Written task ▸ Transcribe everything in the listing as written, and let no image into the copy.

Data supplied ▸
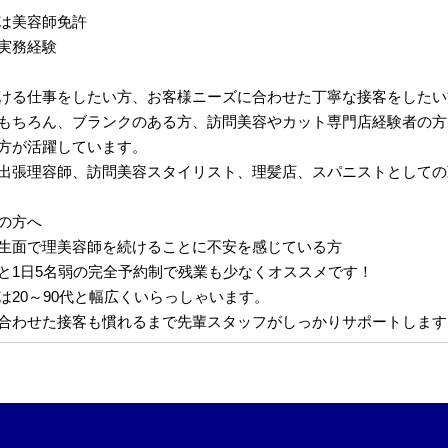
は美容師免許
実務経験
ける仕事をしたい方、お客様ニーズに合わせた丁寧な接客をしたい
もちろん、ブランクのある方、訪問美容やカット専門店経験者の方
方が活躍しています。
出張理容師、訪問美容スタイリスト、理髪店、スパニストとしての
の方へ
生面で理美容師を続けることに不安を感じている方
と1日5名弱の完全予約制で残業も少なくオススメです！
は20～90代と幅広くいらっしゃいます。
合わせた接客も慣れるまで先輩スタッフがしっかりサポートします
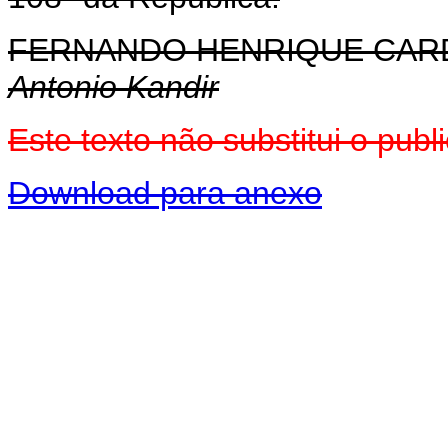
FERNANDO HENRIQUE CA
Antonio Kandir
Este texto não substitui o pu
Download para anexo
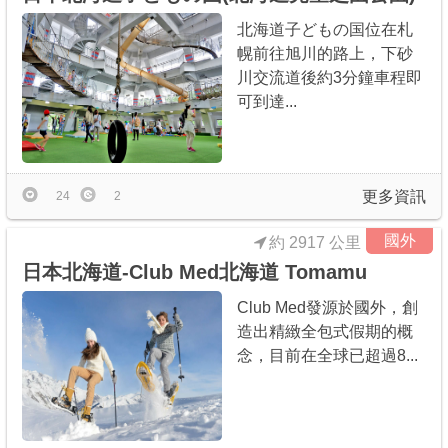
北海道子どもの国位在札
幌前往旭川的路上，下砂
川交流道後約3分鐘車程即
可到達...
更多資訊
24
2
國外
約 2917 公里
日本北海道-Club Med北海道 Tomamu
Club Med發源於國外，創
造出精緻全包式假期的概
念，目前在全球已超過8...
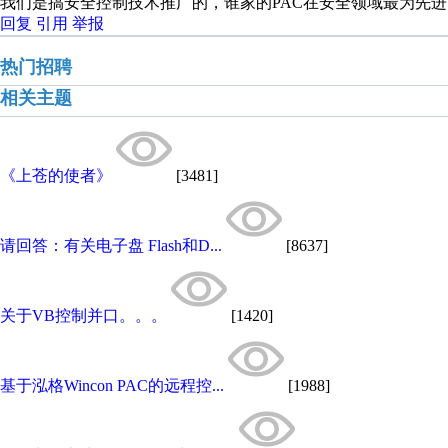
我们是搞安全控制技术推广的，谁家的PAC在安全领域最为先进，
回复
引用
举报
热门招聘
相关主题
《上苍的使者》
[3481]
请回答：有关电子盘 Flash和D...
[8637]
关于VB控制并口。。。
[1420]
基于泓格Wincon PAC的远程控...
[1988]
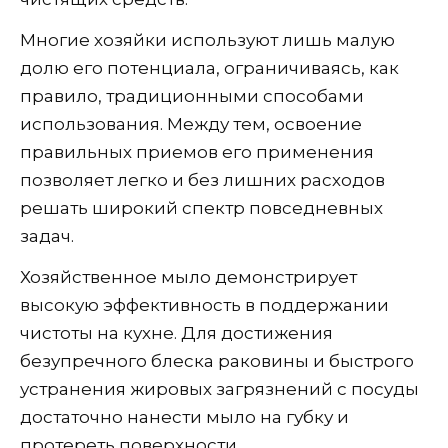
Многие хозяйки используют лишь малую
долю его потенциала, ограничиваясь, как
правило, традиционными способами
использования. Между тем, освоение
правильных приемов его применения
позволяет легко и без лишних расходов
решать широкий спектр повседневных
задач.
Хозяйственное мыло демонстрирует
высокую эффективность в поддержании
чистоты на кухне. Для достижения
безупречного блеска раковины и быстрого
устранения жировых загрязнений с посуды
достаточно нанести мыло на губку и
протереть поверхности.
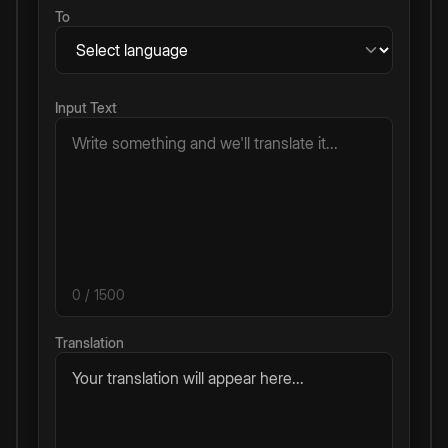
To
Input Text
0
/ 1500
Translation
Your translation will appear here...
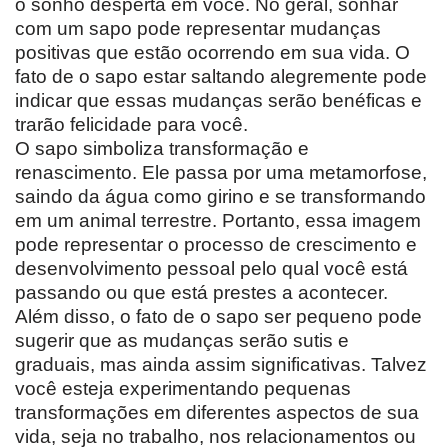
o sonho desperta em você. No geral, sonhar
com um sapo pode representar mudanças
positivas que estão ocorrendo em sua vida. O
fato de o sapo estar saltando alegremente pode
indicar que essas mudanças serão benéficas e
trarão felicidade para você.
O sapo simboliza transformação e
renascimento. Ele passa por uma metamorfose,
saindo da água como girino e se transformando
em um animal terrestre. Portanto, essa imagem
pode representar o processo de crescimento e
desenvolvimento pessoal pelo qual você está
passando ou que está prestes a acontecer.
Além disso, o fato de o sapo ser pequeno pode
sugerir que as mudanças serão sutis e
graduais, mas ainda assim significativas. Talvez
você esteja experimentando pequenas
transformações em diferentes aspectos de sua
vida, seja no trabalho, nos relacionamentos ou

Response to the exercise ▸
は美容師免許
実務経験
ける仕事をしたい方、お客様ニーズに合わせた丁寧な接客をしたい
もちろん、ブランクのある方、訪問美容やカット専門店経験者の方
方が活躍しています。
出張理容師、訪問美容スタイリスト、理髪店、スパニストとしての
の方へ
生面で理美容師を続けることに不安を感じている方
と1日5名弱の完全予約制で残業も少なくオススメです！
は20～90代と幅広くいらっしゃいます。
合わせた接客も慣れるまで先輩スタッフがしっかりサポートします
FERNANDO HENRIQUE CA
Antonio Kandir
Este texto não substitui o pu
Download para anexo
北海道子どもの国位在札
幌前往旭川的路上，下砂
川交流道後約3分鐘車程即
可到達...
更多資訊
24
2
國外
約 2917 公里
日本北海道-Club Med北海道 Tomamu
Club Med發源於國外，創
造出精緻全包式假期的概
念，目前在全球已超過8...
我们是搞安全控制技术推广的，谁家的PAC在安全领域最为先进，
回复
引用
举报
热门招聘
相关主题
《上苍的使者》
[3481]
请回答：有关电子盘 Flash和D...
[8637]
关于VB控制并口。。。
[1420]
基于泓格Wincon PAC的远程控...
[1988]
Многие хозяйки используют лишь малую
долю его потенциала, ограничиваясь, как
правило, традиционными способами
использования. Между тем, освоение
правильных приемов его применения
позволяет легко и без лишних расходов
решать широкий спектр повседневных
задач.
Хозяйственное мыло демонстрирует
высокую эффективность в поддержании
чистоты на кухне. Для достижения
безупречного блеска раковины и быстрого
устранения жировых загрязнений с посуды
достаточно нанести мыло на губку и
протереть поверхности.
To
Input Text
0
/ 1500
Translation
Your translation will appear here...
o sonho desperta em você. No geral, sonhar
com um sapo pode representar mudanças
positivas que estão ocorrendo em sua vida. O
fato de o sapo estar saltando alegremente pode
indicar que essas mudanças serão benéficas e
trarão felicidade para você.
O sapo simboliza transformação e
renascimento. Ele passa por uma metamorfose,
saindo da água como girino e se transformando
em um animal terrestre. Portanto, essa imagem
pode representar o processo de crescimento e
desenvolvimento pessoal pelo qual você está
passando ou que está prestes a acontecer.
Além disso, o fato de o sapo ser pequeno pode
sugerir que as mudanças serão sutis e
graduais, mas ainda assim significativas. Talvez
você esteja experimentando pequenas
transformações em diferentes aspectos de sua
vida, seja no trabalho, nos relacionamentos ou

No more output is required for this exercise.